Brazil nuts consumption during 15 days increased selenium levels, showing that shorter periods with higher amounts of nuts per day were followed by increments of 370% on selenium levels [24]. Physiological values for selenium ranged from 53 to 161.1 μg/l [39]. In the present study, selenium levels increased on BNG and were considered as a marker of good compliance although a significant difference could not be found inter-group (perhaps the intervention time was too short). Oxidative imbalance has been pointed as a causal factor for CVD. Nutrients and bioactive substances with antioxidant action are able to avoid arachidonic acid oxidation [33] and improvement of lipid peroxidation could reduce plasmatic and urinary levels of 8-epi-PGF, an oxidative product of arachidonic acid related to cell membranes.
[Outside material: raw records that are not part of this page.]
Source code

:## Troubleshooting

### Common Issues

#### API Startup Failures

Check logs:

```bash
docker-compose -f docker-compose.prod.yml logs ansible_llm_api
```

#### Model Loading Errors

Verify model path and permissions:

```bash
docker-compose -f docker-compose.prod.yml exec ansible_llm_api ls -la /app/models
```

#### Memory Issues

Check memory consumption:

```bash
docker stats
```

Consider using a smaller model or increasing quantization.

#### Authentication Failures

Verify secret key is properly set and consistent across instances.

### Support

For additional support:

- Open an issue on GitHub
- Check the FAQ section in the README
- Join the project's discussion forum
Urinary 8-epi-PGF levels, also called isoprostanes, have shown large variation already at baseline inter- (two adolescents at PG had reduced urinary 8-epi-PGF levels) and also intra-group in a reduced sample size and no significant changes could be detected on either group. However, we have noticed that its levels in BNG showed a decremental direction while in PG results went in the opposite way. It should be recalled that isoprostanes, derived from the arachidonic acid, are only one form of metabolite related to oxidative stress thus not able to reflect the whole oxidative status on cell membranes. Although our data do not explain improvements in the nutritive microvascular reactivity by an amelioration of urinary isoprostanes, we suggest that this pathophysiological focus deserves further elucidation with the use of other biomarkers of oxidative stress.

While investigated markers of oxidative stress were not altered by Brazil nuts consumption (Table 2), we could notice that LDL-ox levels were significantly reduced in BNG, probably due to reduction on oxidative stress status. The exact mechanism involved on it was not our aim, but the knowledge that LDL-ox is associated to endothelial dysfunction and atherosclerosis rise possible questions about the beneficial long-term effects of Brazil nuts consumption on obesity.

Limitations of the present study warrant mention. Although a power analysis was done to strengthen our results, the reduced number of patients investigated limits our conclusion to the population studied. Although the present study was randomized, it was not blinded and we have to consider that some changes in diet that we were not aware of, might have happened. Long-term beneficial cardiovascular outcomes could be inferred by these data.

Finally, treatment strategies for obese adolescent should focus on lifestyle interventions, aiming weight reduction, even if some supplements with established beneficial effects are added to diets.

Conclusion

Our results show that short-term intake of Brazil nuts added to diet of an obese female adolescent group did not change body mass or waist circumference, but, as a nutrient rich in bioactive substances, it positively influenced lipid profile and nutritive microvascular reactivity.